My go-to healthy meal:
Take a bag of frozen veggies. Any kind you like, or any that's on sale at the moment. Not, like, a bag of peas, but something with an exotic name like San Francisco Blend. I pay exorbitant grocery prices up here in Seward's Folly, but it never comes to more than 2.50, and unless it's a super carrot-heavy blend, seldom more than 200 calories for the whole pound.
Put the veggies in a pyrex pie dish (thrift stores always carry these) with a quick squirt of Pam or a scant 1/2 tsp fat, rubbed even to save you cleaning later. sprinkle with salt and, if you're feeling daring, a bit of cumin.
Bake at 350 for 20-35 minutes, to desired level of doneness. (Baked veggies beats boiled or steamed veggies in every conceivable Vegetable Desiredness category.

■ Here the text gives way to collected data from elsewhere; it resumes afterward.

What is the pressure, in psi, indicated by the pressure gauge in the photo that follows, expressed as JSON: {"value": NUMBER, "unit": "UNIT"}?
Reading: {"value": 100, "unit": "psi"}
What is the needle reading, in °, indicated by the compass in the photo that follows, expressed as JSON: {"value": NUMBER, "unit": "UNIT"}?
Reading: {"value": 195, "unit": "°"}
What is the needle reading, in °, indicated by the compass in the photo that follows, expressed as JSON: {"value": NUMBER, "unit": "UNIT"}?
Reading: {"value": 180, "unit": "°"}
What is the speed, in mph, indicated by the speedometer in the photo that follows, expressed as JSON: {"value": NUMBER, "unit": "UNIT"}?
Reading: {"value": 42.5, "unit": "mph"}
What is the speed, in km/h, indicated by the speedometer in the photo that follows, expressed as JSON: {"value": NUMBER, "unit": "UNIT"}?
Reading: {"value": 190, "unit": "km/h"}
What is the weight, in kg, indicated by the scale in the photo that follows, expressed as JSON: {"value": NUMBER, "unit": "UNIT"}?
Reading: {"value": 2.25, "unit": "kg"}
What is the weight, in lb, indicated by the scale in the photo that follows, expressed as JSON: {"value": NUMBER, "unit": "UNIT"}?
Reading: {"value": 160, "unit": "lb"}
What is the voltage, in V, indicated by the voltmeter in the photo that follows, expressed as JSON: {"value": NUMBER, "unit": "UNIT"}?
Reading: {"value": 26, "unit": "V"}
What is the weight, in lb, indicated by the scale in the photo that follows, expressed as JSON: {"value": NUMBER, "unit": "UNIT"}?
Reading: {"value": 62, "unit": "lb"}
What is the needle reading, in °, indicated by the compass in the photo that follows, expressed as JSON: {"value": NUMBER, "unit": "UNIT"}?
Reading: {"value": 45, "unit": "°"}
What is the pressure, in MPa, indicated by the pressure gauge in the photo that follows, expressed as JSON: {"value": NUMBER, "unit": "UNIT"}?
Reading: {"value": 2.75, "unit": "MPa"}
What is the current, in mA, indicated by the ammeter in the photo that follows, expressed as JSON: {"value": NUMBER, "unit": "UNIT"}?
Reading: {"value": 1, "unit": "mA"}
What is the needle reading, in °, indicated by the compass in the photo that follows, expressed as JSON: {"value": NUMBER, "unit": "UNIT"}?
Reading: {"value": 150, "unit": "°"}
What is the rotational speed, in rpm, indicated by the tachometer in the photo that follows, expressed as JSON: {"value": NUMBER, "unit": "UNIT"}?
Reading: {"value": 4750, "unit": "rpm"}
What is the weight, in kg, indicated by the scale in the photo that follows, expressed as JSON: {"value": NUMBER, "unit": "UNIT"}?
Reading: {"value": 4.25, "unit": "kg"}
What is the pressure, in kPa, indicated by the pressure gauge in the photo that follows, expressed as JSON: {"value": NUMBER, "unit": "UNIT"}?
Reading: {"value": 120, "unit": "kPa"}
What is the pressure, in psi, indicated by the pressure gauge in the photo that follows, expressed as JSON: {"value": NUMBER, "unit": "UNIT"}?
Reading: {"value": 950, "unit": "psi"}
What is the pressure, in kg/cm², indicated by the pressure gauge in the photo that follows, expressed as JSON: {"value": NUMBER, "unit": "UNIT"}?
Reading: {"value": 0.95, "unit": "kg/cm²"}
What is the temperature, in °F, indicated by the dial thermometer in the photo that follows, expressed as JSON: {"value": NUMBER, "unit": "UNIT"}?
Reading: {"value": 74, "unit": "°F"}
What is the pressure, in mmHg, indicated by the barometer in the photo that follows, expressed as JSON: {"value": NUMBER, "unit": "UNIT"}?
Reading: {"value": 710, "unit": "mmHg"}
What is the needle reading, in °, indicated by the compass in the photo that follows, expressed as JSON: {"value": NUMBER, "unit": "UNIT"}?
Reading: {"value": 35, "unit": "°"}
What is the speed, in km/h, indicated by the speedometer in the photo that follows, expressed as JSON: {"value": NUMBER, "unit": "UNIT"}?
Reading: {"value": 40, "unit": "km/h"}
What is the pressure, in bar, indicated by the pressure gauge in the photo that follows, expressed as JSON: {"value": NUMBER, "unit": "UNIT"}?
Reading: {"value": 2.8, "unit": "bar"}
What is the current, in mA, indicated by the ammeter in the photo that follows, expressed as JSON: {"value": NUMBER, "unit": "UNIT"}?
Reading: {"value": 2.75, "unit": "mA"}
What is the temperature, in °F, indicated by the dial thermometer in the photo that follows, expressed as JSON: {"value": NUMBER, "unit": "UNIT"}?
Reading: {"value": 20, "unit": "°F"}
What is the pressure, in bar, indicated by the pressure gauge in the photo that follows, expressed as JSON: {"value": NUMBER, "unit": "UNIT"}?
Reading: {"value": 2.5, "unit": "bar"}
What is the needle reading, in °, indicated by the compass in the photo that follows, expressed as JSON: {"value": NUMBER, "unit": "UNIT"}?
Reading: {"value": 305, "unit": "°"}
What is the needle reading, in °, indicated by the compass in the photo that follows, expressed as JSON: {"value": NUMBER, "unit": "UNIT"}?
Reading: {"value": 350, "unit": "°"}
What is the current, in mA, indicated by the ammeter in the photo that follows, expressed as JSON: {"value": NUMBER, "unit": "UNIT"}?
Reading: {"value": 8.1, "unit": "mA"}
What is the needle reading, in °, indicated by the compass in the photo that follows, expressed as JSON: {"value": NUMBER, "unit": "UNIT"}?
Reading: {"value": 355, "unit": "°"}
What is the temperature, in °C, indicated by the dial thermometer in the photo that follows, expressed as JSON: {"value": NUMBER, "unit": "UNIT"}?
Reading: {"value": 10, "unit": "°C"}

Trust and believe.)
Sprinkle with soy sauce, or fancy soy sauce, or that lemon stuff, or mushroom catsup, or some other preserved fish sauce/garum type thing.
Sprinkle again with nutritional yeast, parmesan cheese, or ground seaweed.
If you're really feeling cray, sprinkle with toasted sesame seeds, of flax seeds, or chia, and if you want the best poop of your entire life, sprinkle psyllium husk powder on top of that.
It's a satisfying dinner. Lots of chewing and a full feeling belly, and no feeling of sacrifice.